Posttransplant cyclophosphamide for haploidentical stem cell transplantation in children with Wiskott-Aldrich syndrome

BackgroundHematopoietic stem cell transplantation (HSCT) is the curative treatment for Wiskott-Aldrich syndrome (WAS). However, it is difficult to find a matched donor for patients. Therefore, haploidentical donors should be considered for patients lacking a suitable donor. Our pilot study evaluated whether HSCT with posttransplantation cyclophosphamide (PTCy) is an effective treatment for WAS. MethodsHaploidentical family donors were selected as donor sources for a total of five patients without a suitable donor between March 2015 and March 2017. A modified transplant protocol using PTCy (50mg/kg/day on days +3 and +4) was performed, including busulfan (16mg/kg), fludarabine (150mg/m(2)), and rabbit antihuman thymocyte globulin (7.5mg/kg). ResultsThe median time for neutrophil recovery over 1,000 x 10(3)/mm(3) was 15 days (range, 12-18 days), and that for keeping platelets counts over 50,000/mm(3) was 27.5 days (range, 20-35 days).

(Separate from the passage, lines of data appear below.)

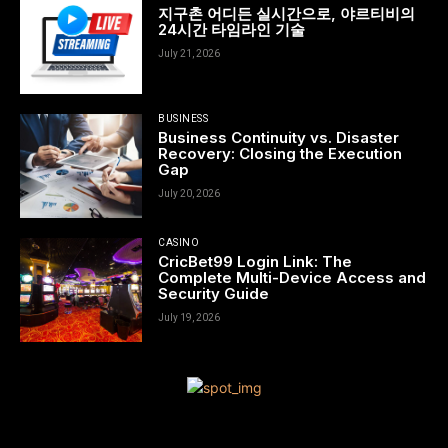
지구촌 어디든 실시간으로, 야르티비의
24시간 타임라인 기술
July 21, 2026
BUSINESS
Business Continuity vs. Disaster
Recovery: Closing the Execution
Gap
July 20, 2026
CASINO
CricBet99 Login Link: The
Complete Multi-Device Access and
Security Guide
July 19, 2026
[tdn_block_newsletter_subscribe title_text=”Sign up to receive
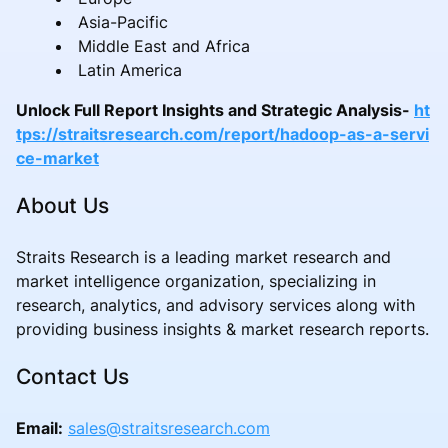
Asia-Pacific
Middle East and Africa
Latin America
Unlock Full Report Insights and Strategic Analysis-
ht
tps://straitsresearch.com/report/hadoop-as-a-servi
ce-market
About Us
Straits Research is a leading market research and
market intelligence organization, specializing in
research, analytics, and advisory services along with
providing business insights & market research reports.
Contact Us
Email:
sales@straitsresearch.com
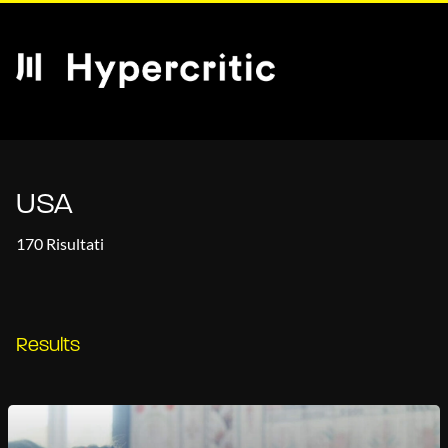
USA
170 Risultati
Results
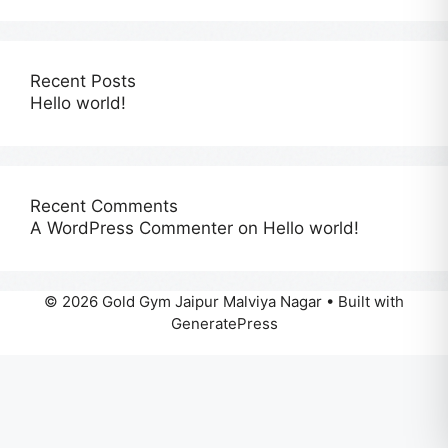
Recent Posts
Hello world!
Recent Comments
A WordPress Commenter
on
Hello world!
© 2026 Gold Gym Jaipur Malviya Nagar
• Built with
GeneratePress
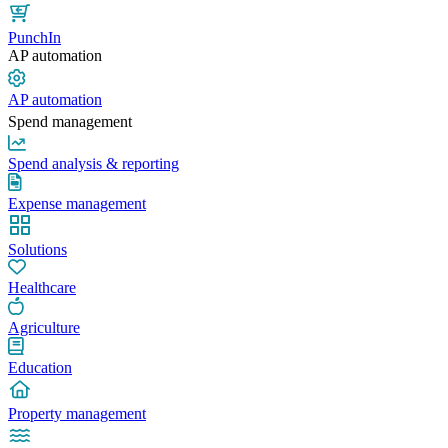
PunchIn
AP automation
AP automation
Spend management
Spend analysis & reporting
Expense management
Solutions
Healthcare
Agriculture
Education
Property management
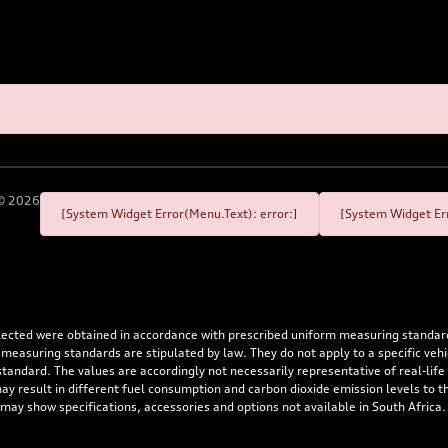
©
2026
[System Widget Error(Menu.Text): error:]
[System Widget Err
flected were obtained in accordance with prescribed uniform measuring standa
 measuring standards are stipulated by law. They do not apply to a specific ve
dard. The values are accordingly not necessarily representative of real-life dr
 may result in different fuel consumption and carbon dioxide emission levels to
 may show specifications, accessories and options not available in South Africa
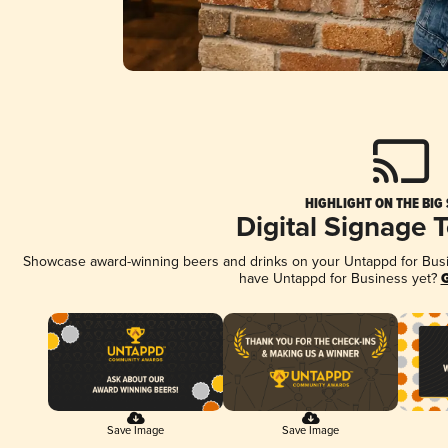
HIGHLIGHT ON THE BIG
Digital Signage 
Showcase award-winning beers and drinks on your Untappd for Busine
have Untappd for Business yet?
G
Save Image
Save Image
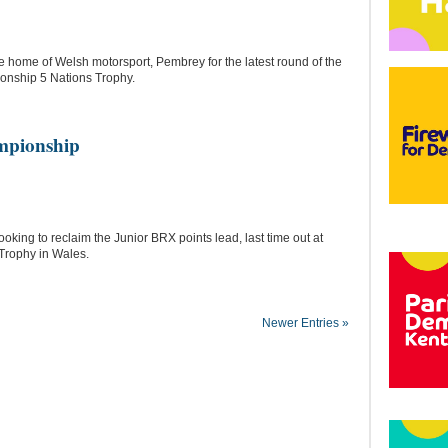
e home of Welsh motorsport, Pembrey for the latest round of the
onship 5 Nations Trophy.
mpionship
ing to reclaim the Junior BRX points lead, last time out at
 Trophy in Wales.
Newer Entries »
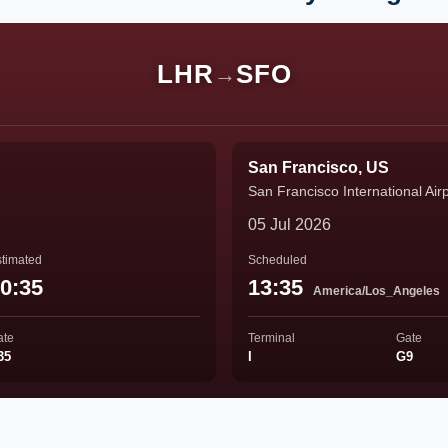
LHR
SFO
→
San Francisco, US
San Francisco International Air
05 Jul 2026
timated
Scheduled
0:35
13:35
America/Los_Angeles
ate
Terminal
Gate
35
I
G9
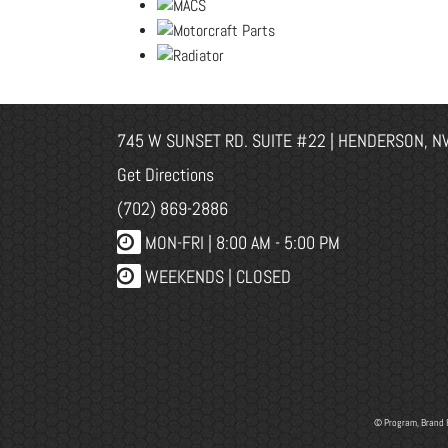
745 W SUNSET RD. SUITE #22 | HENDERSON, N
Get Directions
(702) 869-2886
MON-FRI |
8:00 AM - 5:00 PM
WEEKENDS | CLOSED
© Program, Brand 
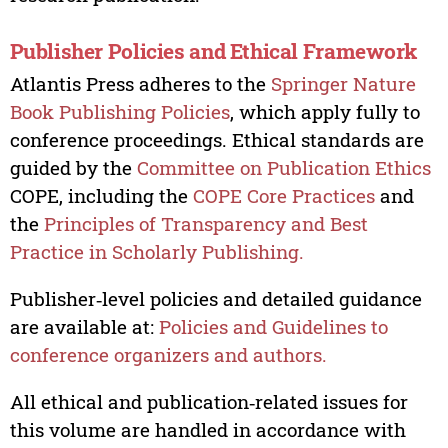
Publisher Policies and Ethical Framework
Atlantis Press adheres to the
Springer Nature
Book Publishing Policies
, which apply fully to
conference proceedings. Ethical standards are
guided by the
Committee on Publication Ethics
COPE, including the
COPE Core Practices
and
the
Principles of Transparency and Best
Practice in Scholarly Publishing.
Publisher‑level policies and detailed guidance
are available at:
Policies and Guidelines to
conference organizers and authors.
All ethical and publication‑related issues for
this volume are handled in accordance with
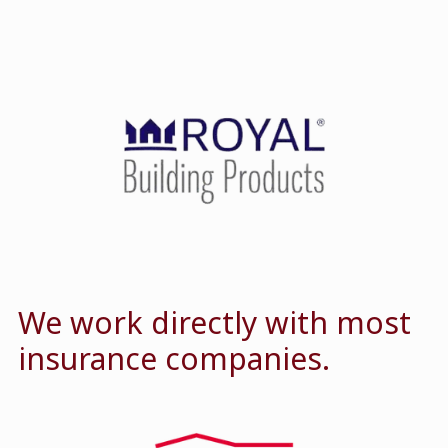
We work directly with most
insurance companies.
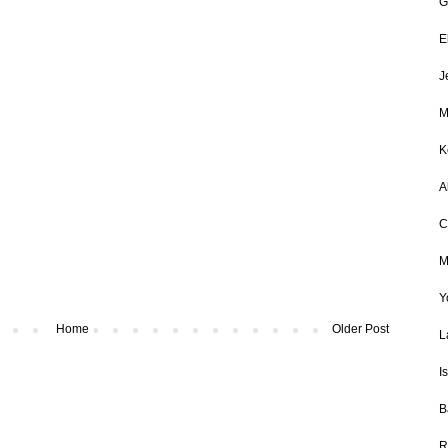
G
E
J
M
K
A
C
M
Y
Home
Older Post
L
I
B
R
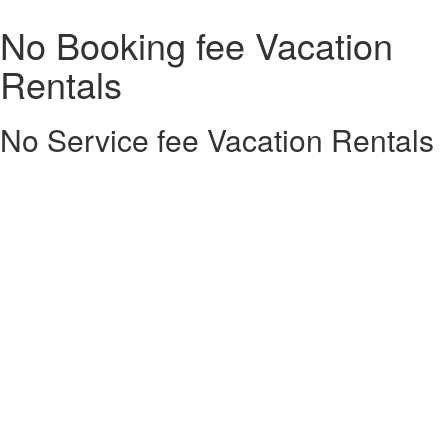
No Booking fee Vacation
Rentals
No Service fee Vacation Rentals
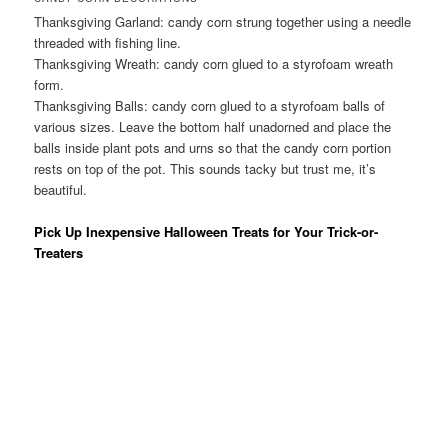
Thanksgiving Garland: candy corn strung together using a needle
threaded with fishing line.
Thanksgiving Wreath: candy corn glued to a styrofoam wreath
form.
Thanksgiving Balls: candy corn glued to a styrofoam balls of
various sizes. Leave the bottom half unadorned and place the
balls inside plant pots and urns so that the candy corn portion
rests on top of the pot. This sounds tacky but trust me, it’s
beautiful.
Pick Up Inexpensive Halloween Treats for Your Trick-or-
Treaters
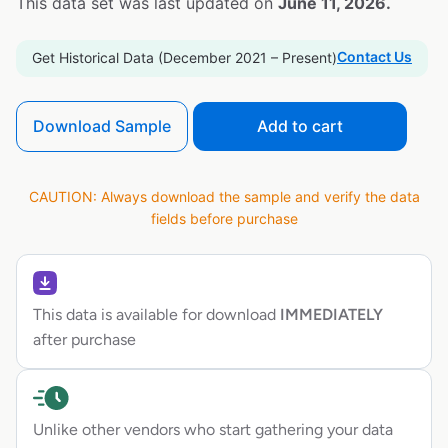
This data set was last updated on
June 11, 2026.
Contact Us
Get Historical Data (December 2021 – Present)
Download Sample
Add to cart
CAUTION: Always download the sample and verify the data
fields before purchase
This data is available for download
IMMEDIATELY
after purchase
Unlike other vendors who start gathering your data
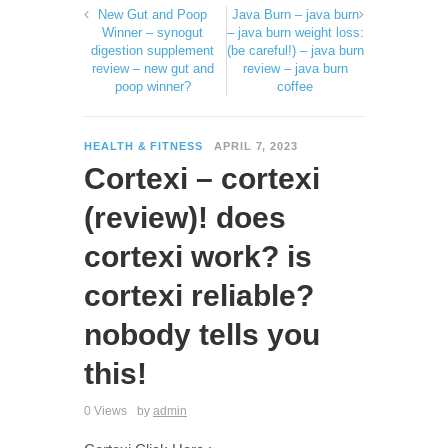
New Gut and Poop
Java Burn – java burn
Winner – synogut
– java burn weight loss:
digestion supplement
(be careful!) – java burn
review – new gut and
review – java burn
poop winner?
coffee
HEALTH & FITNESS
APRIL 7, 2023
Cortexi – cortexi
(review)! does
cortexi work? is
cortexi reliable?
nobody tells you
this!
0 Views
by
admin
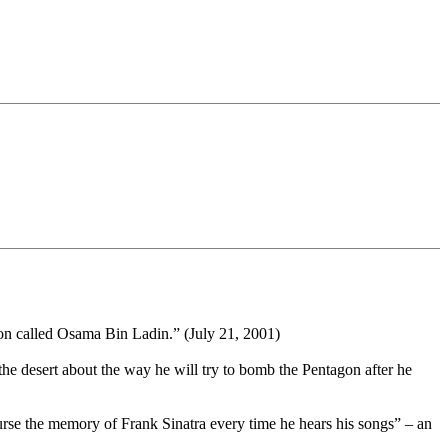
ion called Osama Bin Ladin.” (July 21, 2001)
he desert about the way he will try to bomb the Pentagon after he
curse the memory of Frank Sinatra every time he hears his songs” – an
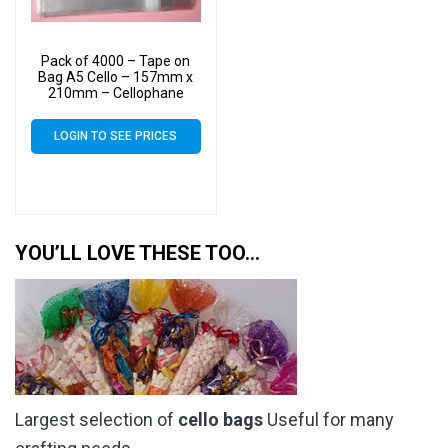
Pack of 4000 – Tape on
Bag A5 Cello – 157mm x
210mm – Cellophane
Artist Size Cello Display
Bags
LOGIN TO SEE PRICES
YOU’LL LOVE THESE TOO…
Largest selection of
cello bags
Useful for many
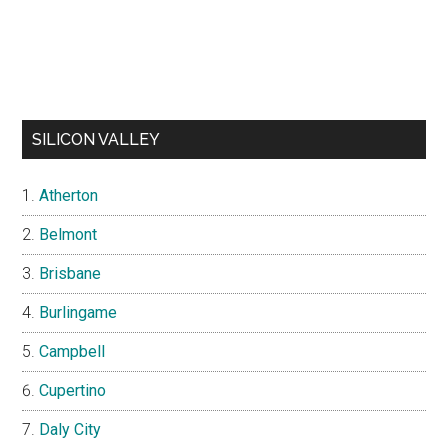
SILICON VALLEY
Atherton
Belmont
Brisbane
Burlingame
Campbell
Cupertino
Daly City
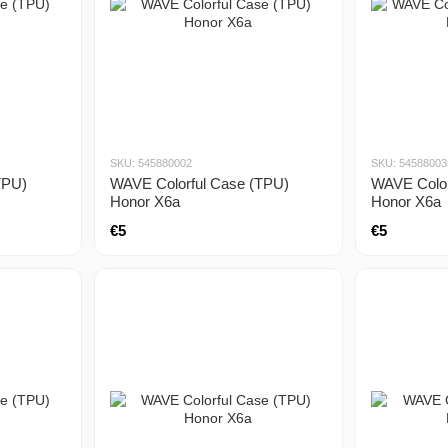
SKU: 545880002
SKU: 54588003
TPU)
WAVE Colorful Case (TPU)
WAVE Color
Honor X6a
Honor X6a
€5
€5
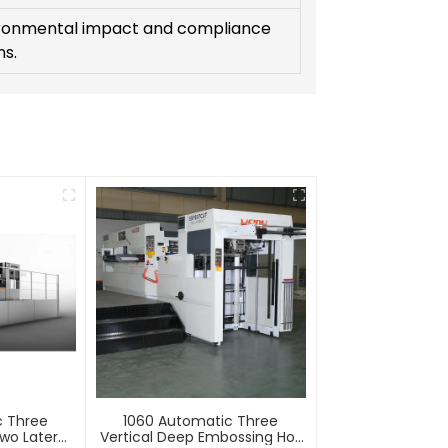
ronmental impact and compliance
ns.
c Three
1060 Automatic Three
wo Lateral
Vertical Deep Embossing Hot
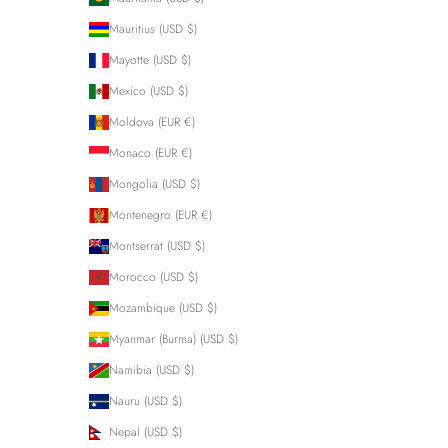
Mauritius (USD $)
Mayotte (USD $)
Mexico (USD $)
Moldova (EUR €)
Monaco (EUR €)
Mongolia (USD $)
Montenegro (EUR €)
Montserrat (USD $)
Morocco (USD $)
Mozambique (USD $)
Myanmar (Burma) (USD $)
Namibia (USD $)
Nauru (USD $)
Nepal (USD $)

The median follow-up was 2.1 years (range, 1.4-2.5 years). Two patients developed grade I acute graft-versus-host disease (GVHD), and one patient had limited chronic GVHD. All five patients are alive and independent of platelet infusion with 100% donor chimerism. ConclusionOur pilot study suggests that HSCT with modified PTCy is a safe and effective treatment for WAS, which needs further clinical practice and research.